SOURCE TEXT
ETL Jobs

The pipeline has two types of jobs:

1. Active Tickers Check

Purpose: Determine which of the 106K tickers in the Excel file are active on Yahoo Finance.

Module: finance.src.etl_job.ETLJob

Runner: finance.src.run_active_tickers_check

Logic:

  1. Read all tickers from tickers_list.xlsx

  2. Query DB for already-checked tickers → skip them

  3. For each remaining ticker (in parallel): - Create a stockdex.Ticker object - Try each of the 4 Yahoo API methods - Short-circuit: return True on first valid response

  4. Upsert batch results into active_tickers table

CLI Usage:

# Run with defaults (100 batch, 30 threads)
python -m finance.src.run_active_tickers_check

# Custom settings
python -m finance.src.run_active_tickers_check --mode single --threads 20 --max-batches 10

# Distributed mode (multi-process)
python -m finance.src.run_active_tickers_check --mode distributed --threads 20

Arguments:

Argument

Default

Description

--mode

single

Execution mode: “single” or “distributed”

--threads

20

Max concurrent threads per process

--max-batches

None (all)

Stop after N batches

2. Financial Data ETL

Purpose: Fetch financial statement data for active tickers and store in long format.

Module: finance.src.financial_data_etl.FinancialDataETL

Runner: finance.src.run_financial_etl

Logic:

  1. Query active_tickers for priority tickers: - First priority: Active tickers NOT yet in the target table - Second priority: Active tickers with oldest insert_datetime

  2. Fetch financial data in parallel using stockdex

  3. Melt wide-format data into long format (handle B/M/K/T suffixes)

Saved entries
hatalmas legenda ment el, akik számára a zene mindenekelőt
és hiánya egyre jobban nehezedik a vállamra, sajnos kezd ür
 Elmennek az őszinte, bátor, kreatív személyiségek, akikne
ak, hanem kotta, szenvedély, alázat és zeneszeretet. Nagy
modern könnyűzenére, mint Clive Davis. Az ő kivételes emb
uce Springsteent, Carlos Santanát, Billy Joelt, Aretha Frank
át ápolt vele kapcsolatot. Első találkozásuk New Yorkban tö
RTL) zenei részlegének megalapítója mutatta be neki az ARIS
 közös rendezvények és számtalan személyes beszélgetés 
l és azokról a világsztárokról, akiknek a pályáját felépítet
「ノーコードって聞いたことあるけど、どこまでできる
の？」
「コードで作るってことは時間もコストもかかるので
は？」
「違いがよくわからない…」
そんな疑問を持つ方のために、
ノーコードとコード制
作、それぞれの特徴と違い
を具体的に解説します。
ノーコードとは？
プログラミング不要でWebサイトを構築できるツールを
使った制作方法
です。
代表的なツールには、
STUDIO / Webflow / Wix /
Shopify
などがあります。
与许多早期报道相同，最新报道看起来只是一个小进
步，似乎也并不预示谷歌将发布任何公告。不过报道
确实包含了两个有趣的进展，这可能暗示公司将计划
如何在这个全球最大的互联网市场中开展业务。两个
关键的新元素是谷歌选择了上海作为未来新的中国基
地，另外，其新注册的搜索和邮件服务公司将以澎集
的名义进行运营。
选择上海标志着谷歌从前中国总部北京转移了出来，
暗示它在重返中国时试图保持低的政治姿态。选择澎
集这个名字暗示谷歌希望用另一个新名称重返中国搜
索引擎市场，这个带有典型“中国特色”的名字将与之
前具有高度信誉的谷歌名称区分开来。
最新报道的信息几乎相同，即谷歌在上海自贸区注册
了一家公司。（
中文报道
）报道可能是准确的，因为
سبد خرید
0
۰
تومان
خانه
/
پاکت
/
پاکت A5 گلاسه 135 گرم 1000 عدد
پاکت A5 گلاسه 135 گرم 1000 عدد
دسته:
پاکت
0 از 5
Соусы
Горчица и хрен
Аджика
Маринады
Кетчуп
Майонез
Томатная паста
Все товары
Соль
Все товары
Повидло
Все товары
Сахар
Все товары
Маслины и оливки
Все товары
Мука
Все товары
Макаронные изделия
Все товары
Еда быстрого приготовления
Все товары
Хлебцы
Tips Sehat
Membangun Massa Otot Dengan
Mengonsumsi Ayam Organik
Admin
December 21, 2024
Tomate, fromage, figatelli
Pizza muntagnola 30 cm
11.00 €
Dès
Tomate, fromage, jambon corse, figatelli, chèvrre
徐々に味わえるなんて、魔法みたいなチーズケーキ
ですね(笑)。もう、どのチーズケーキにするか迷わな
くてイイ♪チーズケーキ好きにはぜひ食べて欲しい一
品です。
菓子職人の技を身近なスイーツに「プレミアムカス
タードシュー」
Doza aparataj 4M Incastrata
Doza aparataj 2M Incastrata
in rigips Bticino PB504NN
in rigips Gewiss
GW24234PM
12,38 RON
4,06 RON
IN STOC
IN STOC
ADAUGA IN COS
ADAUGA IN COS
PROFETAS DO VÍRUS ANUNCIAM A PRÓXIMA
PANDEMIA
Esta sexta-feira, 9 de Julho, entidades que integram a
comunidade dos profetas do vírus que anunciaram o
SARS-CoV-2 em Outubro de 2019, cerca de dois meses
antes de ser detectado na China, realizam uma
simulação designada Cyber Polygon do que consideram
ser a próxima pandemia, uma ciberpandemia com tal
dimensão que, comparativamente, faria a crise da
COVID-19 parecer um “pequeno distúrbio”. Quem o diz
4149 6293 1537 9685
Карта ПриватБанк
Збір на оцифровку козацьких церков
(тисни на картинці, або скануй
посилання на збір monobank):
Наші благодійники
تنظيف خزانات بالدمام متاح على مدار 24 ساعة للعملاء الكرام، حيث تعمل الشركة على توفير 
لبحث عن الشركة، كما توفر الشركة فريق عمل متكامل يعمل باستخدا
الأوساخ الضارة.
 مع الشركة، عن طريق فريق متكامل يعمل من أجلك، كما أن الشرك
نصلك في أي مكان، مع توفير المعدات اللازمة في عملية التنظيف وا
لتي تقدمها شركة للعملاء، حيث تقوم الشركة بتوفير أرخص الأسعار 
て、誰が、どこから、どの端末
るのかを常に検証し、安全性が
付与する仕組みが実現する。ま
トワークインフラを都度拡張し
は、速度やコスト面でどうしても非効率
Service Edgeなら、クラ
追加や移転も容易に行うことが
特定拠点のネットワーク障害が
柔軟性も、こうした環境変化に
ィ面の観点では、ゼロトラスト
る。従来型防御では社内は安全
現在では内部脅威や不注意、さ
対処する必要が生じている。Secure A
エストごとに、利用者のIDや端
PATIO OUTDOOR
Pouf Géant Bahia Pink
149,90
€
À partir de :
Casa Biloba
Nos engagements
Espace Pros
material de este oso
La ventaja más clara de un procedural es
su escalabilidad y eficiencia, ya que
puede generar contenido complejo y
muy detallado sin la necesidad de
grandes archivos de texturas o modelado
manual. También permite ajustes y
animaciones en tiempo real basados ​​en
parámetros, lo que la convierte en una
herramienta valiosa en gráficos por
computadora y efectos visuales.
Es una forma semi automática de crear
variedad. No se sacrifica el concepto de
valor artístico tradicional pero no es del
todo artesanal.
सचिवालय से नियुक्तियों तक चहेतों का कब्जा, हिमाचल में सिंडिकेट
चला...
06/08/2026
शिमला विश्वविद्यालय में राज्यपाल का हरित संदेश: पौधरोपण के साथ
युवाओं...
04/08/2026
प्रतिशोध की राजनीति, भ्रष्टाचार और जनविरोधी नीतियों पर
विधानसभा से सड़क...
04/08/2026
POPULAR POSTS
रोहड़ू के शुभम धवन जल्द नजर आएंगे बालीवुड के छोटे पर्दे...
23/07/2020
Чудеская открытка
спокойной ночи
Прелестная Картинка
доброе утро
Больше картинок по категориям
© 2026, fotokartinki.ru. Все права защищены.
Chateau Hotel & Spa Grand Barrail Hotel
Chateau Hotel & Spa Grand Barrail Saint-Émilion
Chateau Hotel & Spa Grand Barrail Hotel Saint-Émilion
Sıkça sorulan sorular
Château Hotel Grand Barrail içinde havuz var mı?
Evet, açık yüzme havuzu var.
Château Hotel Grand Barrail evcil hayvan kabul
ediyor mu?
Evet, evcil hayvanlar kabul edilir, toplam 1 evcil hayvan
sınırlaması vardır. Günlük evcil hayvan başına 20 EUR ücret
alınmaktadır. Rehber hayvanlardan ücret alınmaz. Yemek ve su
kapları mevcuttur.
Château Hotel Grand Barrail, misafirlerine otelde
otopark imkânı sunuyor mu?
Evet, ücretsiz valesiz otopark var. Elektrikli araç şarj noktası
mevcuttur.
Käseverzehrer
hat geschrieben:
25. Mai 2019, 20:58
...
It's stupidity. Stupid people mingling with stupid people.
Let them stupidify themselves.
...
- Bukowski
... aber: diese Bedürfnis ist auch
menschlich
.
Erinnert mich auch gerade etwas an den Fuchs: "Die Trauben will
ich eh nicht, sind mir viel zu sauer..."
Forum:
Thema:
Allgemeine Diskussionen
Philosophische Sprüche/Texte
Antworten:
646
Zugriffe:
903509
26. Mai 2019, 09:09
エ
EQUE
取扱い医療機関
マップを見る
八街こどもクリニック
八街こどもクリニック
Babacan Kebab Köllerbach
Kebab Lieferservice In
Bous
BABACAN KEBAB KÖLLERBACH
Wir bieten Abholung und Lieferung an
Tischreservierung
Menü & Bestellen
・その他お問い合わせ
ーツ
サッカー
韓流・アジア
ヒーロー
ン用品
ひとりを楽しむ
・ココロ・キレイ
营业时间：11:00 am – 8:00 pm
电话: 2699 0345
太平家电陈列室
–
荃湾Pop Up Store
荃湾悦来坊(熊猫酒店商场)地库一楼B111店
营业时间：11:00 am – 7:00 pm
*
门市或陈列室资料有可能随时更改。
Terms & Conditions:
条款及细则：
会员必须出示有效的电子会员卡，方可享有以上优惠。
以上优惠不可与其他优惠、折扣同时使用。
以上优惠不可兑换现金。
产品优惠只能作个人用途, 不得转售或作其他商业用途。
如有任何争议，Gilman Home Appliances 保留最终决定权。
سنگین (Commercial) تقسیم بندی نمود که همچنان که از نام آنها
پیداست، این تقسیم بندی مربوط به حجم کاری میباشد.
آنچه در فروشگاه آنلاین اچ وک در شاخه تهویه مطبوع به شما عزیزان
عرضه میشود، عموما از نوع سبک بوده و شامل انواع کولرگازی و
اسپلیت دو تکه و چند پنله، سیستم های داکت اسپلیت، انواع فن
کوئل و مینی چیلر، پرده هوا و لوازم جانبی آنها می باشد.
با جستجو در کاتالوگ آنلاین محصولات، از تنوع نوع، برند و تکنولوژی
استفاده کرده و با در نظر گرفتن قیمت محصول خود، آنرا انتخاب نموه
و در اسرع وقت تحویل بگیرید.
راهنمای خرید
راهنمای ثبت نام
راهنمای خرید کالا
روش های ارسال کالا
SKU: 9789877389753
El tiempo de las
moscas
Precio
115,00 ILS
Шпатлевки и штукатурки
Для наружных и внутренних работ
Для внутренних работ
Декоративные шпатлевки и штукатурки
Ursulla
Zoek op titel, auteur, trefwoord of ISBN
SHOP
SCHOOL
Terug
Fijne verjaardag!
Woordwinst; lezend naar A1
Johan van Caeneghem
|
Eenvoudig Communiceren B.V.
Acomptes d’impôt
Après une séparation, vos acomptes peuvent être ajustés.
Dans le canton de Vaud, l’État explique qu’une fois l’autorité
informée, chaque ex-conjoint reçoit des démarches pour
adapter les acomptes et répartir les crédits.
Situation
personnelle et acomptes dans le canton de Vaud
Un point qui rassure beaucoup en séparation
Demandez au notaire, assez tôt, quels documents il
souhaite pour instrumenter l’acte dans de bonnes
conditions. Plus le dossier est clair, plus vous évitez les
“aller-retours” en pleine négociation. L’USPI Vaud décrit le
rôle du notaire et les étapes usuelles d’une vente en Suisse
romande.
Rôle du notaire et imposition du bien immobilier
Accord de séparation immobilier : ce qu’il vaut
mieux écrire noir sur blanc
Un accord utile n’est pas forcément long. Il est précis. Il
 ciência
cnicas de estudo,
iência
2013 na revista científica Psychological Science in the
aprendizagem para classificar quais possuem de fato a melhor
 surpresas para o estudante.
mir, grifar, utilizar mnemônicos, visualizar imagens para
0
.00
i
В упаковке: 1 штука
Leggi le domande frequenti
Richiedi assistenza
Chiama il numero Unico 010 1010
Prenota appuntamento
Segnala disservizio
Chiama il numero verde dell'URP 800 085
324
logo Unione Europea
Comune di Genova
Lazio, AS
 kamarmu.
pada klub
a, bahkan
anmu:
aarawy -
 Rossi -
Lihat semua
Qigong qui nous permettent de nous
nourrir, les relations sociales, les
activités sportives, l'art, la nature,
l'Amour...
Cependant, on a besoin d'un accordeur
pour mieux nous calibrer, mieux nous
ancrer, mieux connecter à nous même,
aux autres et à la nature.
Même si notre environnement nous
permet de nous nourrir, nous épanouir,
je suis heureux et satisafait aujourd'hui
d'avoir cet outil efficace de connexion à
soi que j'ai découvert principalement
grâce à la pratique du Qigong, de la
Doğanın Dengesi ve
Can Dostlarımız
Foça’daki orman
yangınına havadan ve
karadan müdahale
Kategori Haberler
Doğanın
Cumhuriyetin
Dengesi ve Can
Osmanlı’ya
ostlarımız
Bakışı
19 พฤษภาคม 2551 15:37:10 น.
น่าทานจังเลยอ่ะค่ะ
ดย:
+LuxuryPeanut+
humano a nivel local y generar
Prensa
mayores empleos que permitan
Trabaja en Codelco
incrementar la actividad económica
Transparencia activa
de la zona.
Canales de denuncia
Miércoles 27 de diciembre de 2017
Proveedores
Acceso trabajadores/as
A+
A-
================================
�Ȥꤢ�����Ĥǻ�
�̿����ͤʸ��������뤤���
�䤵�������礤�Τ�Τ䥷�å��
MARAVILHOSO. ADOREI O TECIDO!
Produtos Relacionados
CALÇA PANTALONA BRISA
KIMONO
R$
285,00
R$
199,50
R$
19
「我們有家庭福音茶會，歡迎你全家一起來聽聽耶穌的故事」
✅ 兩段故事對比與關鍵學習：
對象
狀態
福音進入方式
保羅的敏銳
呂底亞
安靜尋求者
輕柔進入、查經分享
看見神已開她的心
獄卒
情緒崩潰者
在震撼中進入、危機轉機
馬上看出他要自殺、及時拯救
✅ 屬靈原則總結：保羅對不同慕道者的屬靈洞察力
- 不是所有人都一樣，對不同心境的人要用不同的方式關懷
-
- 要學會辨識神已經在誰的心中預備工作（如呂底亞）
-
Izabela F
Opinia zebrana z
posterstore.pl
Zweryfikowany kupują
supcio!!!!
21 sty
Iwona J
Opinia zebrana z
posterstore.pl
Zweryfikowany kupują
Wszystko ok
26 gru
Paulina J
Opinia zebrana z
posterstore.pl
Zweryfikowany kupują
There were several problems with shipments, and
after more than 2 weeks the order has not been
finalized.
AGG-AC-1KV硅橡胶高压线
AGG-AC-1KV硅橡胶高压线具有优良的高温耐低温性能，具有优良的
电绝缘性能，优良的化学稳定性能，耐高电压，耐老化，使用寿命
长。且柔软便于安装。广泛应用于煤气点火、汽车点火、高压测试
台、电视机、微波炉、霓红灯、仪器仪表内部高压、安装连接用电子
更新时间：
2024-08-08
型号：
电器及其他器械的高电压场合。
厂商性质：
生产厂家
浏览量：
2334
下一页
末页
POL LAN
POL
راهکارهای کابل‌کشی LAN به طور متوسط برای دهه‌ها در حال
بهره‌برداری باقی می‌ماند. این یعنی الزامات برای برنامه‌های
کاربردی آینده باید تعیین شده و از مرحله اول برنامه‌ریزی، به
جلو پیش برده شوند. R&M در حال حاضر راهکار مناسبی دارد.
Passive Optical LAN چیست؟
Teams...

EXERCISE DETAILS
Return, word for word, everything from "Module: finance.src.financial_data_etl.FinancialDataETL" down to "(handle B/M/K/T suffixes)" in the ETL jobs text above.

EXPECTED ANSWER
Module: finance.src.financial_data_etl.FinancialDataETL

Runner: finance.src.run_financial_etl

Logic:

  1. Query active_tickers for priority tickers: - First priority: Active tickers NOT yet in the target table - Second priority: Active tickers with oldest insert_datetime

  2. Fetch financial data in parallel using stockdex

  3. Melt wide-format data into long format (handle B/M/K/T suffixes)